As Clark and Oberton continued to battle their COPD, their conditions worsened – and both were added to the 'wait list' for Temple's Lung Transplant Program, which has performed more than 108 life-saving transplants in the past five years.

Of course, the men were in very good hands. "With our excellent multi-disciplinary team, I am confident that we offer one of the best lung transplant programs in the world," says Yoshiya Toyoda, MD, Temple's Chief of Cardiovascular Surgery and Surgical Director of Heart and Lung Transplantation.

Max Clark went first – undergoing a double-lung transplant procedure at Temple in May of 2010. "He has done well in the four years since his procedure," says James Mamary, MD, his Temple pulmonologist. "He stays active mentally and physically … and tells me how he grows exotic plants in his home and attends folk music festivals," he adds.

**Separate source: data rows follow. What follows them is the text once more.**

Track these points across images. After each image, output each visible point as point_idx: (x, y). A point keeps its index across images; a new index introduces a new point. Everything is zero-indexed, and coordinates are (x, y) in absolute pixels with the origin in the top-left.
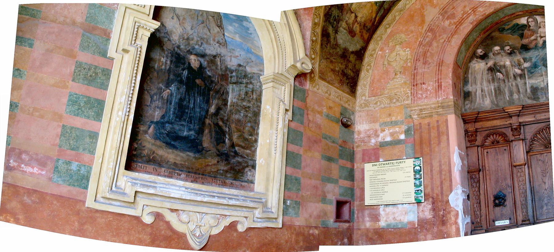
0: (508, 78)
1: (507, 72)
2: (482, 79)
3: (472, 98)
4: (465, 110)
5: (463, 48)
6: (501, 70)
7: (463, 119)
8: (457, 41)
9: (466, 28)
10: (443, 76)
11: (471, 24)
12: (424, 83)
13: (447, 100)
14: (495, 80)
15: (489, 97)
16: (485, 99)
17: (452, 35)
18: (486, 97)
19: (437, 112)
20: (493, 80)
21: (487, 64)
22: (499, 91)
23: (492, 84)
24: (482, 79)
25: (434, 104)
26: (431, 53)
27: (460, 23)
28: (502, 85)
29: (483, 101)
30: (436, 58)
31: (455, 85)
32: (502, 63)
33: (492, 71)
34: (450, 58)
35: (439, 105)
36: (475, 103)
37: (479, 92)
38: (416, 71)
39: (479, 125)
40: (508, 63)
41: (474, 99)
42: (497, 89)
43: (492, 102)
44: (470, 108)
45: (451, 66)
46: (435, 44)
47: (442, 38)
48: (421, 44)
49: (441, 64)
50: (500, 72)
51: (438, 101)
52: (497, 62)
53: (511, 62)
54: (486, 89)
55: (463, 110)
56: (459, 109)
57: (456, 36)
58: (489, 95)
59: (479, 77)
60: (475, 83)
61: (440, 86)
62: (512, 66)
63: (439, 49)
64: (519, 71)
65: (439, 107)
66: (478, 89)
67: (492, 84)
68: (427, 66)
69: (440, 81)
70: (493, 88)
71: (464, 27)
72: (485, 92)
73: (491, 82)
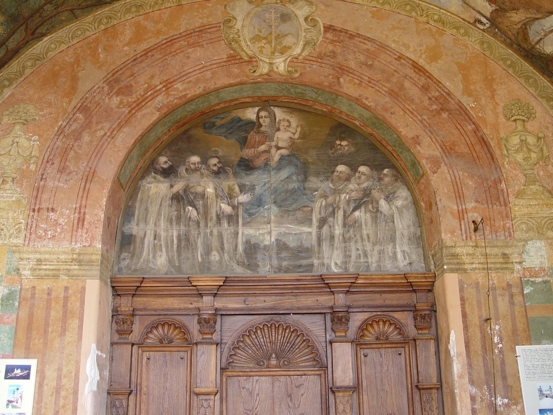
0: (206, 218)
1: (206, 206)
2: (159, 214)
3: (134, 249)
4: (120, 270)
5: (135, 153)
6: (196, 203)
7: (113, 287)
8: (126, 138)
9: (148, 116)
10: (89, 202)
11: (159, 110)
12: (53, 210)
13: (90, 250)
14: (183, 220)
15: (167, 252)
16: (159, 253)
17: (120, 127)
18: (161, 250)
19: (69, 270)
20: (179, 218)
21: (172, 186)
22: (185, 242)
23: (174, 227)
24: (159, 214)
25: (65, 253)
26: (76, 152)
27: (139, 105)
28: (193, 231)
29: (154, 256)
30: (83, 165)
31: (108, 221)
32: (199, 189)
33: (178, 201)
34: (108, 169)
35: (75, 256)
36: (139, 258)
37: (149, 238)
38: (42, 183)
39: (140, 301)
40: (210, 190)
41: (138, 251)
42: (183, 237)
43: (170, 261)
44: (128, 267)
45: (109, 185)
46: (86, 138)
47: (102, 129)
48: (61, 131)
49: (90, 178)
50: (194, 206)
51: (73, 250)
52: (191, 185)
53: (216, 189)
54: (163, 234)
55: (116, 269)
56: (110, 267)
57: (126, 129)
58: (167, 247)
59: (153, 209)
60: (146, 221)
61: (81, 221)
62: (217, 197)
63: (93, 148)
64: (227, 209)
65: (73, 260)
66: (149, 232)
67: (174, 227)
68: (64, 177)
69: (82, 211)
70: (175, 234)
71: (144, 116)
72: (160, 241)
73: (174, 223)
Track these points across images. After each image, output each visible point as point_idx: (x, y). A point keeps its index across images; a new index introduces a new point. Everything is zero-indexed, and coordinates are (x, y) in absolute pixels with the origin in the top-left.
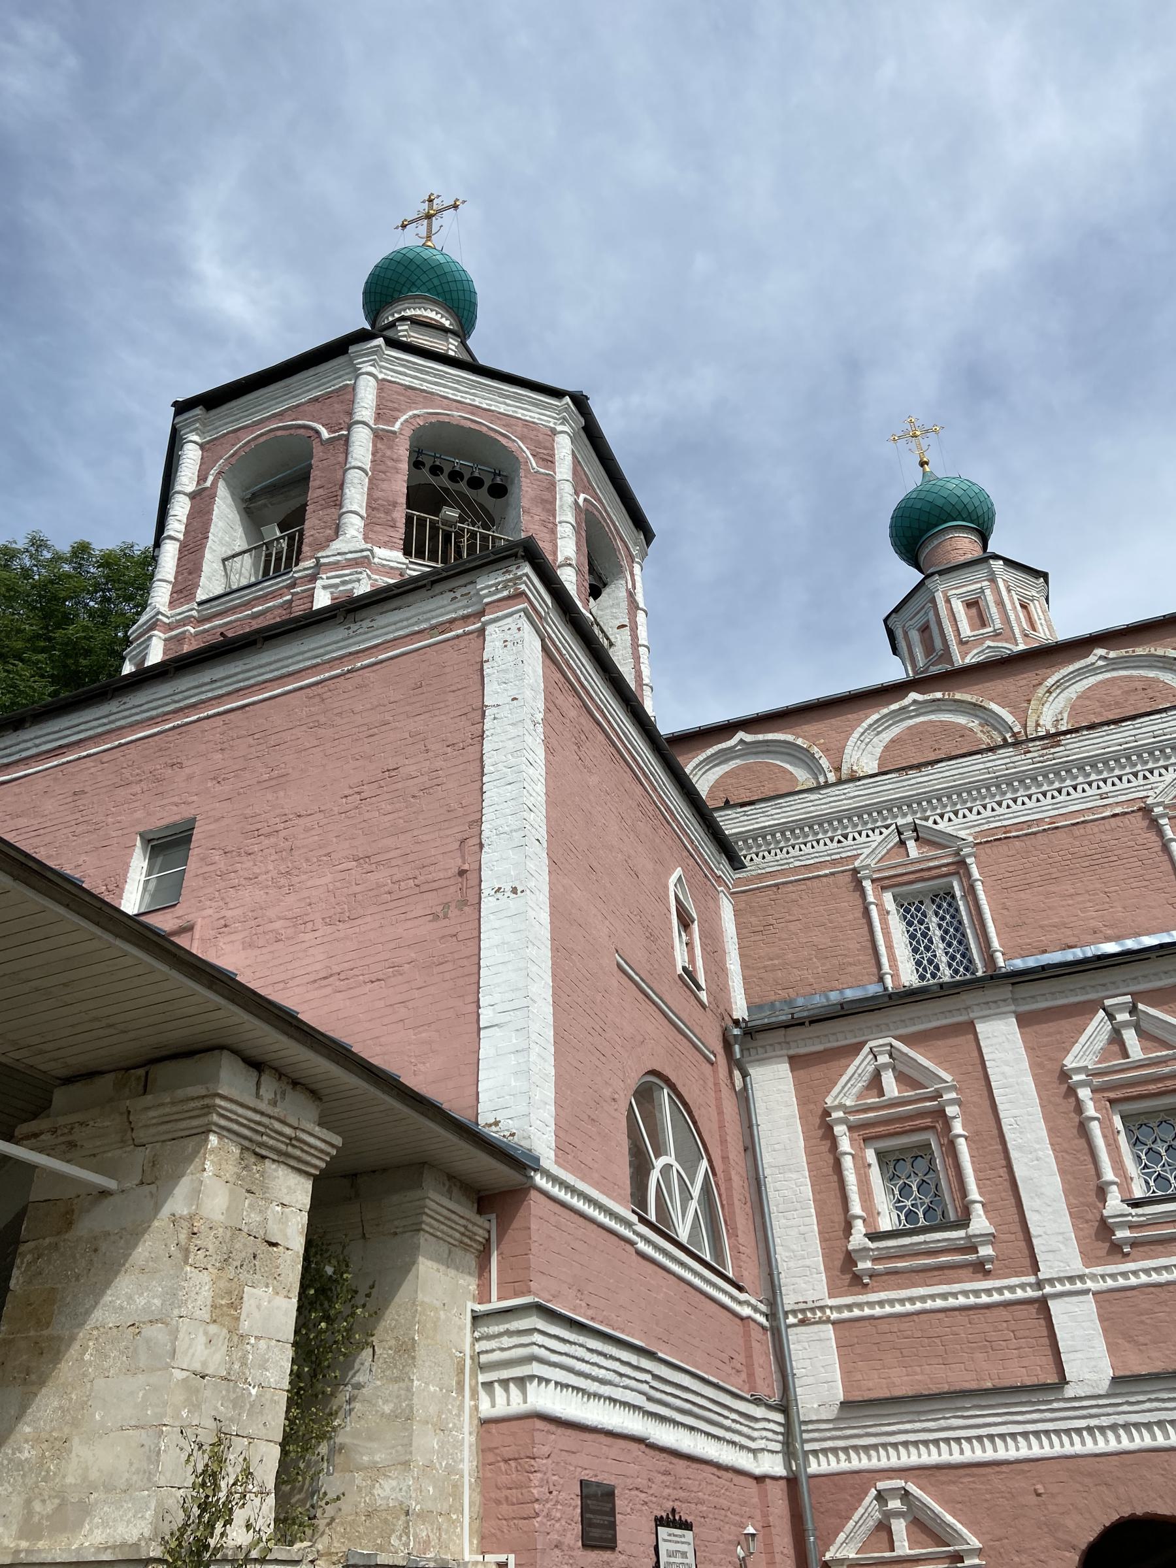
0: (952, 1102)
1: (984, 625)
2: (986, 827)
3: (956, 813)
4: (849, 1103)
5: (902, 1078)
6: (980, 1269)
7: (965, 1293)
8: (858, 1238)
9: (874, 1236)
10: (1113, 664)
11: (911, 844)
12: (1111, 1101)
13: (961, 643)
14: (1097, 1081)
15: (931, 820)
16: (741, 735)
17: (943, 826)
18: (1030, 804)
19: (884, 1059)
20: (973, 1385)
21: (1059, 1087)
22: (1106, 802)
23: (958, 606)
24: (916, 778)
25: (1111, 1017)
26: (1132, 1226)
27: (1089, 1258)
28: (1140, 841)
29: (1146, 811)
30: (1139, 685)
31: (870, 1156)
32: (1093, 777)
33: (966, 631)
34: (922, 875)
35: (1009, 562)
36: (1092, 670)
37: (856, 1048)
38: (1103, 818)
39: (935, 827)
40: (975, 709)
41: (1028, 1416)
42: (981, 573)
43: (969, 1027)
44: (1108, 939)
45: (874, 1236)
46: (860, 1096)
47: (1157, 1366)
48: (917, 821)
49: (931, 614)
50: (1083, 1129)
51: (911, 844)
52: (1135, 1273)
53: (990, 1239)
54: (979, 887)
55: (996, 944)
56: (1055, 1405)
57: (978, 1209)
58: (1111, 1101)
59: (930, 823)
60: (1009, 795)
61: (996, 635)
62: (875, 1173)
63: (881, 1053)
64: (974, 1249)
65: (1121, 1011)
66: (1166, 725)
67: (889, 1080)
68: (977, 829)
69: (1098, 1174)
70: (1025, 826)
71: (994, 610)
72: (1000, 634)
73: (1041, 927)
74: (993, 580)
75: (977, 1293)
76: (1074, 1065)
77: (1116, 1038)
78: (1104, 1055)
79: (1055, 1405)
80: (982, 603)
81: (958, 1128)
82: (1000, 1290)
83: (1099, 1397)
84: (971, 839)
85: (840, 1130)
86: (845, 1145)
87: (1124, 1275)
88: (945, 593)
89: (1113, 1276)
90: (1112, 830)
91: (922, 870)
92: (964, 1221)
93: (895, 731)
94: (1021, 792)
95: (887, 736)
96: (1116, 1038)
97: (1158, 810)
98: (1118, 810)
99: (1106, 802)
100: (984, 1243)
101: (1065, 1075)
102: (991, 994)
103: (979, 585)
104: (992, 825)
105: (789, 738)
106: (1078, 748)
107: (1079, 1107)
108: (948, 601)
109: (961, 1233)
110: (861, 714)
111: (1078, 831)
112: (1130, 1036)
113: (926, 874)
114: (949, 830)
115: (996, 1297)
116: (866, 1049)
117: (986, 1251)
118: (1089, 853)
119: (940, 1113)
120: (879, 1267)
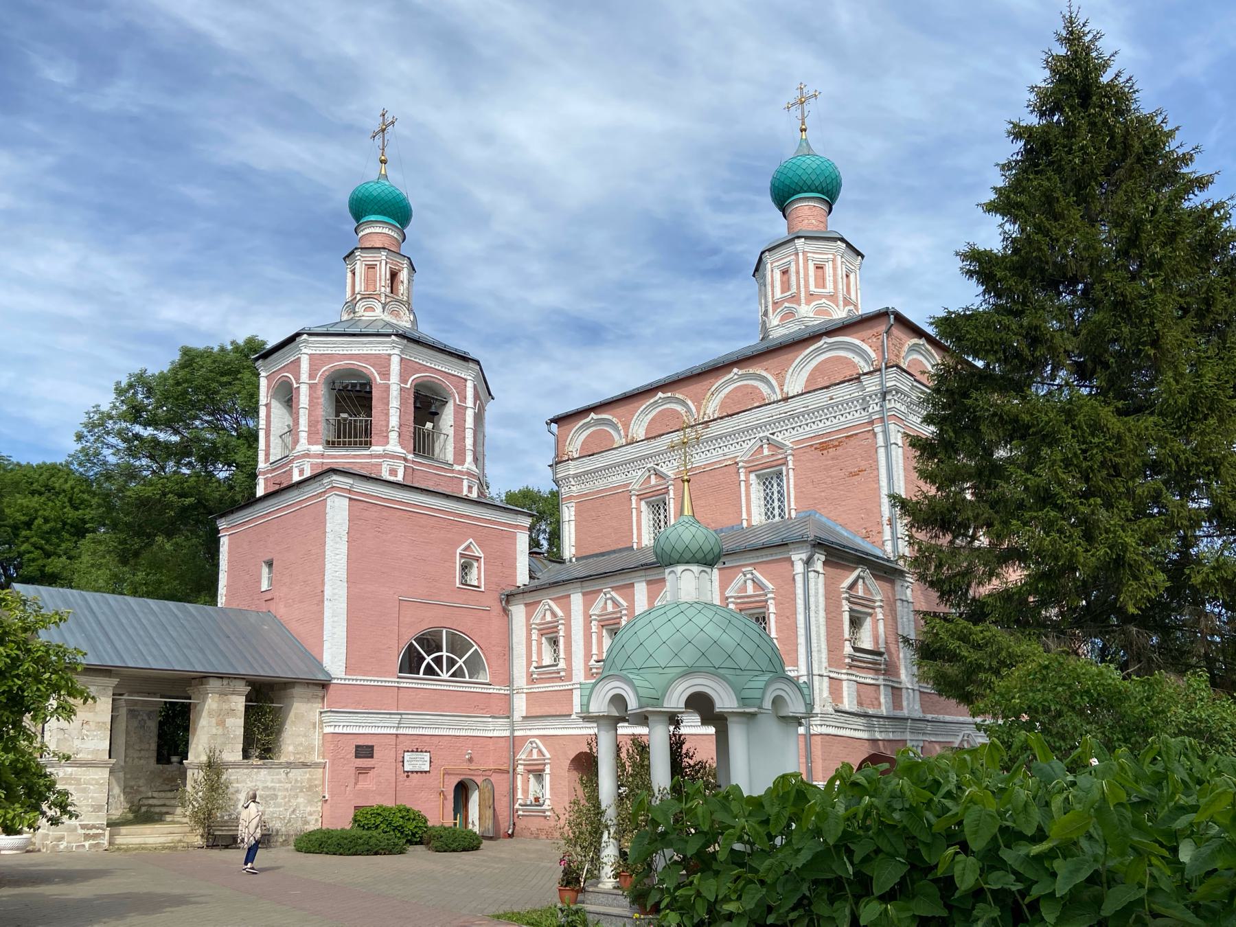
10: (741, 377)
11: (653, 477)
13: (775, 303)
16: (592, 415)
23: (777, 275)
30: (750, 390)
33: (778, 295)
36: (732, 381)
40: (683, 403)
42: (789, 249)
43: (569, 596)
51: (653, 477)
93: (654, 413)
95: (650, 416)
105: (610, 417)
110: (636, 405)
111: (712, 473)
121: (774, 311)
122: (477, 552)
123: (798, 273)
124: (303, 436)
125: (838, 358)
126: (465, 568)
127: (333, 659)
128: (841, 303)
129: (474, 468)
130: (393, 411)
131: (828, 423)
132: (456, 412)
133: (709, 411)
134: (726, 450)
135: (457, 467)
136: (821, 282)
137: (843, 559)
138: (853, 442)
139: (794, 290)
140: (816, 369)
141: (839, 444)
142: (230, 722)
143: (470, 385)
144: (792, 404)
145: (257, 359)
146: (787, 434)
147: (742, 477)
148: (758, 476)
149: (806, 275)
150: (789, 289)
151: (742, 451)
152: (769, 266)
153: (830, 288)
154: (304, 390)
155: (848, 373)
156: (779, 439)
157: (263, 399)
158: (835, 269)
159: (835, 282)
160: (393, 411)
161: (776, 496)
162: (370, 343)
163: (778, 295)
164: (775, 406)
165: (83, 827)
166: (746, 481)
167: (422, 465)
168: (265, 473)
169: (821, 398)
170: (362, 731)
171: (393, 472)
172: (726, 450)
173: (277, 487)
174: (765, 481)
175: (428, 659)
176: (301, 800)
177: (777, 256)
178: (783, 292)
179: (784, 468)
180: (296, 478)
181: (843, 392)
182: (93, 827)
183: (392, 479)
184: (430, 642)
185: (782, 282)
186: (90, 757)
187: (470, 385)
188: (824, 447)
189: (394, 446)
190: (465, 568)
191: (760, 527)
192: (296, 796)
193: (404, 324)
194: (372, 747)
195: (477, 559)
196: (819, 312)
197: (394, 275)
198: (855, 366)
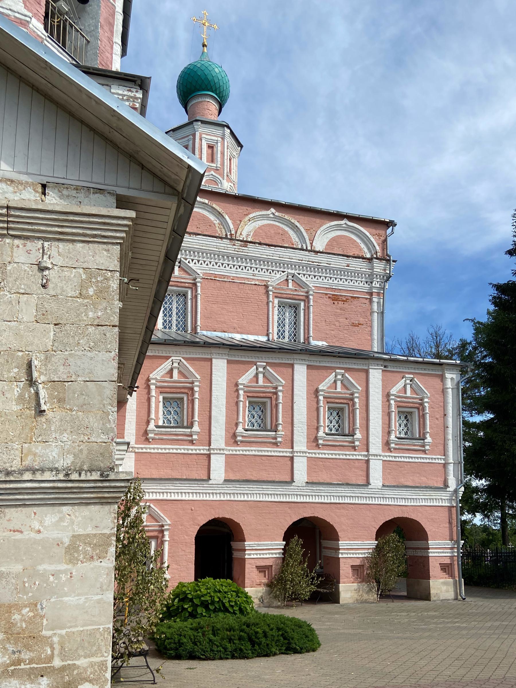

His transplant buddy, John Oberton, soon followed – with Dr. Toyoda performing that double-lung transplant surgery on March 23, 2013. "Since his transplant, I’ve watched him focus his energy – taking care of himself as well as helping others around him, like when shoveling snow from his neighbor's driveway," reports his physician, Namrata Patel, MD, Associate Medical Director of Lung Transplantation. "It's really rewarding to see how much his life has changed since transplant. He is making wonderful use of this gift by doing what he needs to keep well and to help others – particularly those struggling with lung disease as he once was."

As Oberton recovered at home, he also spent some quiet time reflecting on the precious gift he had been given as a result of the organ-donation process. Like most transplant recipients, the moment of being told that his new lungs were available was bittersweet – he felt joy for the promise of a new life that awaited him, and profound sadness for the grief of the family who had lost a loved one. He began to put his thoughts into a "thank you" letter that would be shared with the donor's family. "It was the most difficult letter I wrote in my life," he said. "I had a Word document open on my computer for about a month. Finally, I just wrote it from my heart."

Second Chance at Life

Today, Oberton says he "feels reborn … like I have a second chance at life!" "I couldn't have made it through everything without the support of Max [Clark], another friend Joe Sacco, the Temple support group, and Temple's entire remarkable team," he adds. "Temple feels like a second home!"